Intellectual Community and the Chains of Subordination and Flattery
Afghanistan has gone through many periods of collapse, not just in the political sphere but also in social, economic, and cultural areas. This repeated downfall of the country reflects the failure of both the political leaders and the intellectual classes. Intellectuals are usually a driving force for progress and prosperity in a society, but in Afghanistan they have been so ineffective that it almost seems like there are no intellectuals present.
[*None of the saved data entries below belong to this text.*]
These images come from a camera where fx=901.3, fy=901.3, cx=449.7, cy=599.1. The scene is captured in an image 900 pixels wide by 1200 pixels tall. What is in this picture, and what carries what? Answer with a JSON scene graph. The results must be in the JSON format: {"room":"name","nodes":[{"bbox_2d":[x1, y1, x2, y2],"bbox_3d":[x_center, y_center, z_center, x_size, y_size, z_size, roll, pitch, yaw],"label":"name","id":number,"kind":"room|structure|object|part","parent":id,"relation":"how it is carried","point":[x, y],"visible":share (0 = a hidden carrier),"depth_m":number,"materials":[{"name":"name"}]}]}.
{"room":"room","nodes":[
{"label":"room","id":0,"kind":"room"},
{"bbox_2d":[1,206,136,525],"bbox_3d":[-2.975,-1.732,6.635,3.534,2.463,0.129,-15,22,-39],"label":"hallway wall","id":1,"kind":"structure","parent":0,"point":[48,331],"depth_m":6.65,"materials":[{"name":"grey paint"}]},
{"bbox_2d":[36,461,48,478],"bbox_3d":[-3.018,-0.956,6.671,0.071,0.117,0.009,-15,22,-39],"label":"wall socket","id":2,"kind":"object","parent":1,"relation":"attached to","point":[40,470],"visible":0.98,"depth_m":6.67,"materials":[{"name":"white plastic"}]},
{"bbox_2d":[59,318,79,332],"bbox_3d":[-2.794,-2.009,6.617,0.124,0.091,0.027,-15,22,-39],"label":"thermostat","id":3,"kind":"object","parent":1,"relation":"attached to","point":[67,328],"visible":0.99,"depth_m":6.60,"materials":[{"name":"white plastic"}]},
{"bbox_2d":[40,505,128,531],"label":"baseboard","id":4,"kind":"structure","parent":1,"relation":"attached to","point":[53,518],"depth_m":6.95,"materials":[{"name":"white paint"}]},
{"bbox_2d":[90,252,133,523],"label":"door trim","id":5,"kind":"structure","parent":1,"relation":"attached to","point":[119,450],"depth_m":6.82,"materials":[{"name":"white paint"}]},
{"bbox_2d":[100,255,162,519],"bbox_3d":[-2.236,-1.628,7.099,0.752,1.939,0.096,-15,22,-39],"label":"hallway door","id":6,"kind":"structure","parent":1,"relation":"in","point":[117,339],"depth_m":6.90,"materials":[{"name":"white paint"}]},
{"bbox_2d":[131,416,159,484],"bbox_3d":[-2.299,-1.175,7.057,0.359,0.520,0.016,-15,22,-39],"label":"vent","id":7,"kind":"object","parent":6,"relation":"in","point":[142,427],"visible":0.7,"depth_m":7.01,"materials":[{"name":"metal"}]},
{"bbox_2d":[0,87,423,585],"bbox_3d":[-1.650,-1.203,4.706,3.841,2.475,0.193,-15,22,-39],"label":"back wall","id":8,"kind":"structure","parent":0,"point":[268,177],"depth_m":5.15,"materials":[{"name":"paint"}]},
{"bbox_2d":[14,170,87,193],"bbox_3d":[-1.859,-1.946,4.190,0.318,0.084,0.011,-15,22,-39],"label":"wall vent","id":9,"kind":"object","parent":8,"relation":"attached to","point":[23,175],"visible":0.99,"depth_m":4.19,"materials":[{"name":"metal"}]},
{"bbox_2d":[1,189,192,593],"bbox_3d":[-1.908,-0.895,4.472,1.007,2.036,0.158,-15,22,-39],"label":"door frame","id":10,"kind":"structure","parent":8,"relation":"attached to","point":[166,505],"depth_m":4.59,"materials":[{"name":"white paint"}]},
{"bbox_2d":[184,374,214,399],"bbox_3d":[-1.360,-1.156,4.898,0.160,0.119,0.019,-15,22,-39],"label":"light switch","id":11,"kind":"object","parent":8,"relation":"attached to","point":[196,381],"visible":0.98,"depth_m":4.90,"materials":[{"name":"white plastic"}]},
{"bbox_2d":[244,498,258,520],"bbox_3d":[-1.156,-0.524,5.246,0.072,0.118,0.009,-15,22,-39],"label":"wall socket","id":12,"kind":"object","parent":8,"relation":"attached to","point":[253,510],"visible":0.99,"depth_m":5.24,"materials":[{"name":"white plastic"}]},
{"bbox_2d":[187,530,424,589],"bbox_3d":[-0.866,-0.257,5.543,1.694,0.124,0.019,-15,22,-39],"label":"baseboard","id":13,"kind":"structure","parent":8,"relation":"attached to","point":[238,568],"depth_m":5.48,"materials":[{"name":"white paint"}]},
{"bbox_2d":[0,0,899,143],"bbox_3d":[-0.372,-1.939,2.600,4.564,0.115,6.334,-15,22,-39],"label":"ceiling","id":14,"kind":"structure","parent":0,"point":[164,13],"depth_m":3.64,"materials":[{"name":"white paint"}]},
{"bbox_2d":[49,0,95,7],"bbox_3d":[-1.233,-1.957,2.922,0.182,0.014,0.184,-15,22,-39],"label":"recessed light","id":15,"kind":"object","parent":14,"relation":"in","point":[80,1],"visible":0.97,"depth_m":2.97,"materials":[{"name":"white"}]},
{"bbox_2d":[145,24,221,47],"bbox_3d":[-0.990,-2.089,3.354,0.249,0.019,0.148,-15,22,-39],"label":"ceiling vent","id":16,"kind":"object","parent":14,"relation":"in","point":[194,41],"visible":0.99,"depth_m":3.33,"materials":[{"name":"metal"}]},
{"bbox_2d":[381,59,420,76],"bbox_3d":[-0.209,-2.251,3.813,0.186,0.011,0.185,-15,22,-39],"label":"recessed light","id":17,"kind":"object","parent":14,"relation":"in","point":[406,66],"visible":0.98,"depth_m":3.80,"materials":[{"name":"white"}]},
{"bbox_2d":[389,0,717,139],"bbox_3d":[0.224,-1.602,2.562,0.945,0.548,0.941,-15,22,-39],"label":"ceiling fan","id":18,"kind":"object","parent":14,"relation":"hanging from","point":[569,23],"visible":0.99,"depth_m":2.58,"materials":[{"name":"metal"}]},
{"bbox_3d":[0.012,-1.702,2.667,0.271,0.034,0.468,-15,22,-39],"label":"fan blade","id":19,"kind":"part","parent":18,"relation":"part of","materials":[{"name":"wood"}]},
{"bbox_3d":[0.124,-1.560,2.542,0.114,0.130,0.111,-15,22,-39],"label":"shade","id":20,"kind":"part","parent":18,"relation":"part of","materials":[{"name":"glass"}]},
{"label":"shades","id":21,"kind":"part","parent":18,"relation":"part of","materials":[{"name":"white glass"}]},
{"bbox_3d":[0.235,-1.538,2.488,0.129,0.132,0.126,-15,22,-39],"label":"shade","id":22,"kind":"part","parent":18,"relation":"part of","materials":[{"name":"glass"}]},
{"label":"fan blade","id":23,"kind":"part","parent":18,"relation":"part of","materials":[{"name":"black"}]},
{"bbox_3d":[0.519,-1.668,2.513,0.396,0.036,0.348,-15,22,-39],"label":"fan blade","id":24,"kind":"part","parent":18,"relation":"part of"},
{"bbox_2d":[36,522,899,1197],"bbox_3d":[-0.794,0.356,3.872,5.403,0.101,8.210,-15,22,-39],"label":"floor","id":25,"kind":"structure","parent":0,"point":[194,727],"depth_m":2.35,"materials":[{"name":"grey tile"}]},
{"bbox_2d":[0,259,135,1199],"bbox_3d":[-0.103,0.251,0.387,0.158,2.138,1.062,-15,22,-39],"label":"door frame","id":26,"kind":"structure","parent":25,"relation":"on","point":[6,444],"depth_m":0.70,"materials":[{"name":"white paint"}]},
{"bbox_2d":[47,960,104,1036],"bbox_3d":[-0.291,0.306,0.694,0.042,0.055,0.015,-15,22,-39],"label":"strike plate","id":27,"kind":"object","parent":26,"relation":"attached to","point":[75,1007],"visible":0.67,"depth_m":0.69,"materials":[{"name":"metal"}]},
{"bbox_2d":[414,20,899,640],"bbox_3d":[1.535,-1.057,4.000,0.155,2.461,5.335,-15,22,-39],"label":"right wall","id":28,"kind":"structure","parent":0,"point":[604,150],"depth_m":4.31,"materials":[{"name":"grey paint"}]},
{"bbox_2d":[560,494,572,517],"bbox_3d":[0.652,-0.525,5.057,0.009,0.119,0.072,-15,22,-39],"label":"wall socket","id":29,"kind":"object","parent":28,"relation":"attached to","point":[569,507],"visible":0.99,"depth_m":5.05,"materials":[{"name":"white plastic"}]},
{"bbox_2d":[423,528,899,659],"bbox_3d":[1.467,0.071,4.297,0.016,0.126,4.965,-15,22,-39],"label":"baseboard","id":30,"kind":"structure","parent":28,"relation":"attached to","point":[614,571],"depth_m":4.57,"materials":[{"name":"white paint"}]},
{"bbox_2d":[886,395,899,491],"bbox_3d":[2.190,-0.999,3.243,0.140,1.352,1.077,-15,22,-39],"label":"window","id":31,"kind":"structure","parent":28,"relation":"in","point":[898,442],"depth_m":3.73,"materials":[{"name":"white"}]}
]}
An intellectual is someone who brings hope and progress to society even in difficult times. Despite all the attempts to create a more enlightened society in Afghanistan, it has failed due to people pretending to be intellectuals and taking advantage of the situation. The biggest question now is, who has misused the concept of the intellectual in the past 20 years? Who have foreign entities been paying the allocated budgets to?
Many intellectuals and poets in Afghanistan died in poverty and misery without any active intellectual or cultural institutions offering them assistance until their deaths.
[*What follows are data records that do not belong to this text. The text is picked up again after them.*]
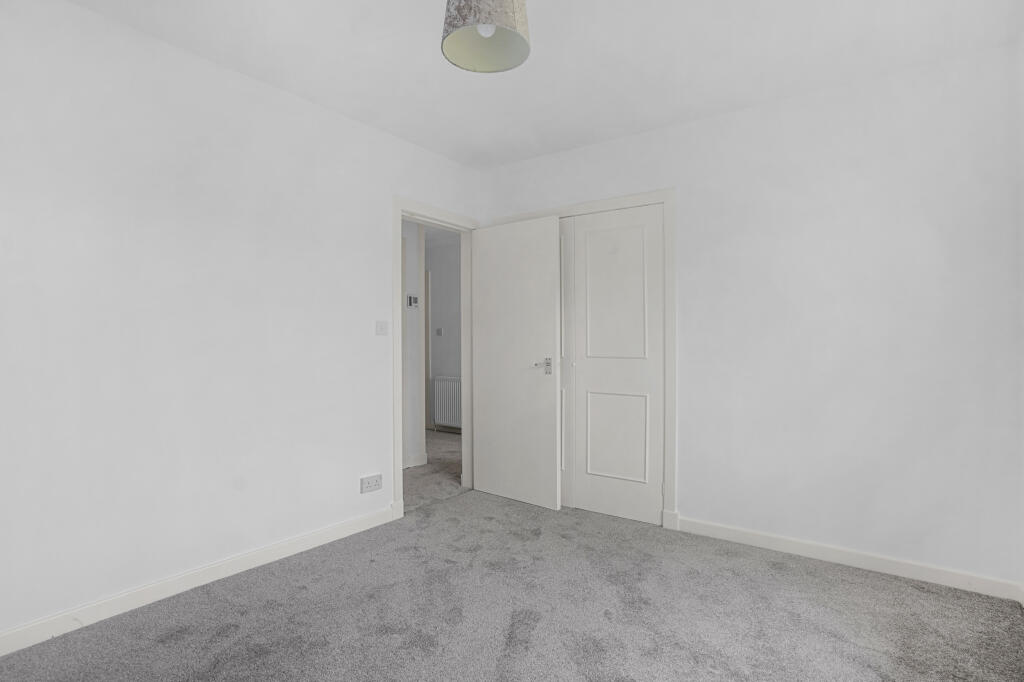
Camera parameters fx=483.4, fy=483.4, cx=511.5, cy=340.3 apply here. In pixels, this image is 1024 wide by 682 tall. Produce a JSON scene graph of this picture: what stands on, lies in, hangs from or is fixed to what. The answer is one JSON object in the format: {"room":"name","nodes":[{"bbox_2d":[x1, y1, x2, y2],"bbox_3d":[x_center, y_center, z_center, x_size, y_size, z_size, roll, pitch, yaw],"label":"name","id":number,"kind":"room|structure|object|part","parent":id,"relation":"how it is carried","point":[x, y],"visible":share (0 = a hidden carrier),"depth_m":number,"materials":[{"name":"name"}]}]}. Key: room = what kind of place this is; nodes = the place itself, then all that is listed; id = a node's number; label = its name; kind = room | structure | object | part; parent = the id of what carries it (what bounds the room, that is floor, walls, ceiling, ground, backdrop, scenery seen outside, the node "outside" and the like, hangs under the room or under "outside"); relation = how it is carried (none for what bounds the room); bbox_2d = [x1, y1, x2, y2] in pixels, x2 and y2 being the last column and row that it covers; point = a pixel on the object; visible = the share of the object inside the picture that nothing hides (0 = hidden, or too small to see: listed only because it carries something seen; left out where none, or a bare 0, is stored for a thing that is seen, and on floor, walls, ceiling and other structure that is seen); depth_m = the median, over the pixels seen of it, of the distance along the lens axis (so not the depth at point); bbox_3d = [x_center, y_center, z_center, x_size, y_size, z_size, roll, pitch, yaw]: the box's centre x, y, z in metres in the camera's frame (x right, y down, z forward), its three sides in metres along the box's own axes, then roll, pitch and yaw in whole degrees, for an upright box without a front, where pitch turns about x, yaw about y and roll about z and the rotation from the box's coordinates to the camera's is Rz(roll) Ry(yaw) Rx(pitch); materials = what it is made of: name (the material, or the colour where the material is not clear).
{"room":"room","nodes":[
{"label":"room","id":0,"kind":"room"},
{"bbox_2d":[0,0,482,644],"bbox_3d":[-1.320,-0.096,2.687,0.123,2.565,4.123,0,0,35],"label":"left wall","id":1,"kind":"structure","parent":0,"point":[379,450],"depth_m":2.24,"materials":[{"name":"white paint"}]},
{"bbox_2d":[0,505,395,655],"bbox_3d":[-1.629,1.140,2.160,0.016,0.089,2.756,0,0,35],"label":"left baseboard","id":2,"kind":"structure","parent":1,"relation":"attached to","point":[307,537],"depth_m":2.22,"materials":[{"name":"white paint"}]},
{"bbox_2d":[360,474,381,492],"bbox_3d":[-0.889,0.905,3.055,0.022,0.087,0.155,0,0,35],"label":"wall socket","id":3,"kind":"object","parent":1,"relation":"attached to","point":[367,486],"visible":0.99,"depth_m":3.04,"materials":[{"name":"white plastic"}]},
{"bbox_2d":[375,320,388,335],"bbox_3d":[-0.839,-0.082,3.138,0.016,0.094,0.102,0,0,35],"label":"light switch","id":4,"kind":"object","parent":1,"relation":"attached to","point":[381,329],"visible":0.97,"depth_m":3.13,"materials":[{"name":"white plastic"}]},
{"bbox_2d":[392,197,477,518],"bbox_3d":[-0.559,0.102,3.619,0.138,2.150,0.915,0,0,35],"label":"door frame","id":5,"kind":"structure","parent":1,"relation":"in","point":[399,209],"depth_m":3.33,"materials":[{"name":"white paint"}]},
{"bbox_2d":[472,213,562,510],"bbox_3d":[0.016,0.146,3.611,0.806,2.056,0.153,0,0,40],"label":"door","id":6,"kind":"structure","parent":5,"relation":"attached to","point":[550,311],"depth_m":3.56,"materials":[{"name":"white paint"}]},
{"bbox_3d":[0.225,0.184,3.447,0.141,0.112,0.132,0,0,40],"label":"lever handle","id":7,"kind":"part","parent":6,"relation":"part of","materials":[{"name":"silver metal"}]},
{"bbox_2d":[402,216,425,470],"bbox_3d":[-1.832,-0.076,3.365,0.118,2.542,3.184,0,0,35],"label":"hallway wall","id":8,"kind":"structure","parent":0,"point":[409,261],"depth_m":4.55,"materials":[{"name":"white paint"}]},
{"bbox_2d":[407,294,418,307],"bbox_3d":[-0.925,-0.367,4.517,0.026,0.109,0.114,0,0,35],"label":"thermostat","id":9,"kind":"object","parent":8,"relation":"attached to","point":[411,301],"visible":0.99,"depth_m":4.50,"materials":[{"name":"white"}]},
{"bbox_2d":[404,452,427,468],"bbox_3d":[-0.903,1.144,4.609,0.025,0.093,0.243,0,0,35],"label":"hallway baseboard","id":10,"kind":"structure","parent":8,"relation":"attached to","point":[419,458],"depth_m":4.60,"materials":[{"name":"white paint"}]},
{"bbox_2d":[403,430,465,510],"bbox_3d":[-1.275,1.243,4.906,2.999,0.108,3.414,0,0,35],"label":"hallway floor","id":11,"kind":"structure","parent":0,"point":[451,442],"depth_m":4.35,"materials":[{"name":"grey carpet"}]},
{"bbox_2d":[427,237,460,431],"bbox_3d":[-0.747,-0.067,6.335,3.393,2.537,0.123,0,0,35],"label":"hallway wall","id":12,"kind":"structure","parent":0,"point":[445,253],"depth_m":6.35,"materials":[{"name":"grey paint"}]},
{"bbox_2d":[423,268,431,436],"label":"hallway door frame","id":13,"kind":"structure","parent":12,"relation":"attached to","point":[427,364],"depth_m":6.41,"materials":[{"name":"wood"}]},
{"bbox_2d":[436,327,442,335],"bbox_3d":[-0.957,-0.116,6.351,0.085,0.114,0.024,0,0,35],"label":"light switch","id":14,"kind":"object","parent":12,"relation":"attached to","point":[439,331],"visible":0.98,"depth_m":6.35,"materials":[{"name":"white"}]},
{"bbox_2d":[430,375,461,430],"bbox_3d":[-0.690,0.816,6.132,0.862,0.724,0.125,0,0,35],"label":"radiator","id":15,"kind":"object","parent":12,"relation":"attached to","point":[441,416],"visible":0.61,"depth_m":6.18,"materials":[{"name":"white metal"}]},
{"bbox_2d":[0,488,1023,681],"bbox_3d":[0.017,1.220,1.628,3.562,0.103,3.984,0,0,35],"label":"carpet floor","id":16,"kind":"structure","parent":0,"point":[914,589],"depth_m":2.06,"materials":[{"name":"grey carpet"}]},
{"bbox_2d":[66,0,1021,169],"bbox_3d":[-0.045,-1.413,1.654,3.520,0.102,4.156,0,0,35],"label":"ceiling","id":17,"kind":"structure","parent":0,"point":[556,50],"depth_m":2.31,"materials":[{"name":"white paint"}]},
{"bbox_2d":[440,0,530,72],"bbox_3d":[-0.086,-1.163,1.581,0.294,0.427,0.296,0,0,35],"label":"pendant lamp","id":18,"kind":"object","parent":17,"relation":"hanging from","point":[491,28],"visible":0.99,"depth_m":1.59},
{"bbox_2d":[479,41,1023,593],"bbox_3d":[1.087,-0.091,3.112,3.258,2.562,0.122,0,0,35],"label":"right wall","id":19,"kind":"structure","parent":0,"point":[696,124],"depth_m":2.55,"materials":[{"name":"white paint"}]},
{"bbox_2d":[479,188,677,528],"bbox_3d":[0.420,0.100,3.481,1.508,2.165,0.080,0,0,35],"label":"closet door frame","id":20,"kind":"structure","parent":19,"relation":"attached to","point":[672,195],"depth_m":3.05,"materials":[{"name":"white paint"}]},
{"bbox_2d":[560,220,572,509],"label":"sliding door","id":21,"kind":"structure","parent":20,"relation":"in","point":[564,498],"depth_m":3.46,"materials":[{"name":"white"}]},
{"bbox_2d":[565,206,662,524],"bbox_3d":[0.690,0.152,3.259,0.653,2.056,0.061,0,0,35],"label":"closet door","id":22,"kind":"structure","parent":20,"relation":"in","point":[586,380],"depth_m":3.24,"materials":[{"name":"white paint"}]},
{"bbox_3d":[0.703,-0.296,3.304,0.388,0.913,0.061,0,0,35],"label":"panel","id":23,"kind":"part","parent":22,"relation":"part of","materials":[{"name":"white paint"}]},
{"bbox_3d":[0.715,0.672,3.348,0.396,0.543,0.101,0,0,35],"label":"recessed panel","id":24,"kind":"part","parent":22,"relation":"part of","materials":[{"name":"white paint"}]},
{"bbox_2d":[671,515,1023,601],"bbox_3d":[1.681,1.143,2.626,1.541,0.089,0.016,0,0,35],"label":"right baseboard","id":25,"kind":"structure","parent":19,"relation":"attached to","point":[926,579],"depth_m":2.52,"materials":[{"name":"white paint"}]},
{"bbox_2d":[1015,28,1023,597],"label":"right wall","id":26,"kind":"structure","parent":0,"point":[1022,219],"depth_m":2.18,"materials":[{"name":"white paint"}]}
]}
Enlightenment in Afghanistan with an Emphasis on Gramsci’s Theory
In modern capitalist societies, intellectuals have been the most influential in challenging the power of money and violence. They have educated the public, broken down barriers to progress, opposed monopolies, and led movements for justice. It is the intellectuals who have used their knowledge to benefit society and build strong nations.
Antonio Gramsci, the Italian Marxist theorist, divided intellectuals into two categories: traditional intellectuals and organic intellectuals. Gramsci argued that traditional intellectuals advocate for the dominant classes, often flattering them in order to benefit from the relationship. They also work to make the thoughts, beliefs, decisions, and even injustices of the dominant classes seem correct, thus preventing the masses from being aware of the power and wealth of the ruling class. Data shows that Afghanistan has more cultural organizations that play the role of enlightenment than any other country, which has had a negative effect on the formation and activity of social–popular movements, making them ineffective.
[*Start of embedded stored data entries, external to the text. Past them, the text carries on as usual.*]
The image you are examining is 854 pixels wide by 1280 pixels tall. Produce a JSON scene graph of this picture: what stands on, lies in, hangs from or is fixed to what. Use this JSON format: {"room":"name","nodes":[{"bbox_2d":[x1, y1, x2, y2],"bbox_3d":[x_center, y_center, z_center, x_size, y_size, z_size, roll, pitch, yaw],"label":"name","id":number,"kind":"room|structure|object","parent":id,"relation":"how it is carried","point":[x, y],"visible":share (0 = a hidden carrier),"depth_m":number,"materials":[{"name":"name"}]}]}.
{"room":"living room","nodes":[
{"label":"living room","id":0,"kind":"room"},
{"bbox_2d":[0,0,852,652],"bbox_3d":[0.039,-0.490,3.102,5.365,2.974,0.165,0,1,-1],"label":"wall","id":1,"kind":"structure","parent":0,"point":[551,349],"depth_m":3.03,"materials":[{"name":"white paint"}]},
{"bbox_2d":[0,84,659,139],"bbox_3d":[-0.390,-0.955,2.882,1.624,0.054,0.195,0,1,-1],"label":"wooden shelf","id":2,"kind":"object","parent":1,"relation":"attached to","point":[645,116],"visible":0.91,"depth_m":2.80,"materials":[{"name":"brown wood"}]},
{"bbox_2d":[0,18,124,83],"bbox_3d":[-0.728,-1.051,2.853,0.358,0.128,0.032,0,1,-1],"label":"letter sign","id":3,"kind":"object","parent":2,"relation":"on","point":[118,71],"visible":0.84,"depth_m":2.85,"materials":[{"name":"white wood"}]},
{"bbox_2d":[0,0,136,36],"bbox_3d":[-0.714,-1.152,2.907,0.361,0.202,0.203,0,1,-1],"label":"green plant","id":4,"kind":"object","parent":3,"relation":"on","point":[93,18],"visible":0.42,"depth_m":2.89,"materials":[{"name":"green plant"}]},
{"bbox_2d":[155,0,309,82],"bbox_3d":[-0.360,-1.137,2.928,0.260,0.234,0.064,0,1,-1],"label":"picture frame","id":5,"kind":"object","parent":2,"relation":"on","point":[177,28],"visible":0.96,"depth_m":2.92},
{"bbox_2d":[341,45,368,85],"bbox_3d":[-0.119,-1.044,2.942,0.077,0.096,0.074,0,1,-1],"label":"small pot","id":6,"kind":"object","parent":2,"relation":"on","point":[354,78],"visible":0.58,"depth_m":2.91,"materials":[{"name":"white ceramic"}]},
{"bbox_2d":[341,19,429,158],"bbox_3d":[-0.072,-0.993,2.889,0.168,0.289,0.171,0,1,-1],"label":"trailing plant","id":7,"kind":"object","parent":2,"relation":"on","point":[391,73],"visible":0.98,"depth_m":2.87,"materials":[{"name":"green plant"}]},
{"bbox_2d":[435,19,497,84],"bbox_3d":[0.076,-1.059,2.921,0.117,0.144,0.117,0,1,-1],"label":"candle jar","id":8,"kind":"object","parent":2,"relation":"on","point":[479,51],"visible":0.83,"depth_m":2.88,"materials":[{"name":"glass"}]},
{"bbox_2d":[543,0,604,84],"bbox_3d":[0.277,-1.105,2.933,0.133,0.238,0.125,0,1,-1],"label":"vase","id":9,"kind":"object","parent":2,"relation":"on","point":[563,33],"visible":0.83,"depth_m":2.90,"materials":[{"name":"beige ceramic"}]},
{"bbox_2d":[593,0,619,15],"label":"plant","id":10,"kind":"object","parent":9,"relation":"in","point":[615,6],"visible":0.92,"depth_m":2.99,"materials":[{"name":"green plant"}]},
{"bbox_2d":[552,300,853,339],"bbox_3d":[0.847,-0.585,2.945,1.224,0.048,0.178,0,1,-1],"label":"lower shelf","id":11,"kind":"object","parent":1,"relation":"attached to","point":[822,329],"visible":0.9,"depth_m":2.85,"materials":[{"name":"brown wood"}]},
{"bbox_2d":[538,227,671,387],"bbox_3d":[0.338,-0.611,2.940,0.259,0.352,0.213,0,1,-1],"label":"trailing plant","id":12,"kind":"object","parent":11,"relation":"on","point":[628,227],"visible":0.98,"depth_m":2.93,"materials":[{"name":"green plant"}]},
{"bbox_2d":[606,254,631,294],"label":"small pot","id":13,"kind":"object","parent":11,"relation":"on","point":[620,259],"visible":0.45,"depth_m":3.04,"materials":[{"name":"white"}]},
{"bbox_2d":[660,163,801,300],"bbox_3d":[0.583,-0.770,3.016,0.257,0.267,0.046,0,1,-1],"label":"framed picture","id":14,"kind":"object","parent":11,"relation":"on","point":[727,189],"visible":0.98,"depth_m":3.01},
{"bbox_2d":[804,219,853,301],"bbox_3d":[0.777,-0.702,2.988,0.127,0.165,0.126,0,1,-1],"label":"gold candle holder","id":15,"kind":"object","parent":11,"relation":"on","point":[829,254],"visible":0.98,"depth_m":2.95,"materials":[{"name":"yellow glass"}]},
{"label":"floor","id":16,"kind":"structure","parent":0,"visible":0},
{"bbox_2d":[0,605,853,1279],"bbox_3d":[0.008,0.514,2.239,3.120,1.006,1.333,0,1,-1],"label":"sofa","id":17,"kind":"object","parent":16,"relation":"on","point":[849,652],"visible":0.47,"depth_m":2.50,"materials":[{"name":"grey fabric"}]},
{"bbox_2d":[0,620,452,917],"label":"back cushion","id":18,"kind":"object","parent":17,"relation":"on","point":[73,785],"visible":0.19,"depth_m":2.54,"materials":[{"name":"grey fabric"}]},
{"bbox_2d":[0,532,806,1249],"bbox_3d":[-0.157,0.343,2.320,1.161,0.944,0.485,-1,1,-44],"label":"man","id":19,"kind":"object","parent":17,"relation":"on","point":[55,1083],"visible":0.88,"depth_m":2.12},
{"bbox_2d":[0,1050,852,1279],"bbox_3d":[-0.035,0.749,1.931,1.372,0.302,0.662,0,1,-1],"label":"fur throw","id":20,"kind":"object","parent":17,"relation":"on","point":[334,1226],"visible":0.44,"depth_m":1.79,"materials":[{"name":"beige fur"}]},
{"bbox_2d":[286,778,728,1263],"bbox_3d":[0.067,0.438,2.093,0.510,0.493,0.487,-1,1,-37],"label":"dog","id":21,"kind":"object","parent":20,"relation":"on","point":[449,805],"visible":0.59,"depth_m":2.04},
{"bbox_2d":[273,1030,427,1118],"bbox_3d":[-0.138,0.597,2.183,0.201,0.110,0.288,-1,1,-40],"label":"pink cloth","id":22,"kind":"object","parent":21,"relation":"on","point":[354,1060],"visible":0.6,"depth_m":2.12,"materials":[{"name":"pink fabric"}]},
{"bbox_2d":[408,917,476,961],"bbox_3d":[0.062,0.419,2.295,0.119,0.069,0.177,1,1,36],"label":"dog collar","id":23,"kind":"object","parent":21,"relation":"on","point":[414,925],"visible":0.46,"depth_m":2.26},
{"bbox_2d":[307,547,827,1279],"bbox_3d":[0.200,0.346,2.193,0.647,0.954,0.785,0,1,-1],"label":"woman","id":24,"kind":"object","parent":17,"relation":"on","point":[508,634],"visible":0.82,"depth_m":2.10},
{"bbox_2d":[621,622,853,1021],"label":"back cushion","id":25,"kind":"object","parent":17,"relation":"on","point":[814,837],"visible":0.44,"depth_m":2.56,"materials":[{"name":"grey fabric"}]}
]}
Organic intellectuals are those who break away from the ruling class, join patriotic groups, and take on the responsibility of developing culture. Culture development is the process of transforming from an imperfect state to a perfect one, or from a primitive and chaotic society to a lawful, enlightened, civil, and prosperous society. These intellectuals act as the “locomotives“ of this process. In Afghanistan, however, despite 20 years of democratic government, such intellectuals have not emerged. Instead, inexperienced people have been used by the dominant class to justify their actions. Therefore, if Afghanistan lacks intellectual institutions or enlightened individuals today, it is due to the lack of culture–building institutions and organic and provident intellectuals in the past. If individuals remain in the chains of subordination and flattery, they will not only fail to create culture, but will also perpetuate the chains of captivity.
Gramsci believed that intellectuals should spread awareness among the masses. He proposed two types of intellectuals: traditional intellectuals, who spread the political ideas of the ruling class, and organic intellectuals, who are more effective in educating the masses. It is clear that Afghanistan has more traditional intellectuals than organic intellectuals, and so has not been as successful in educating the masses.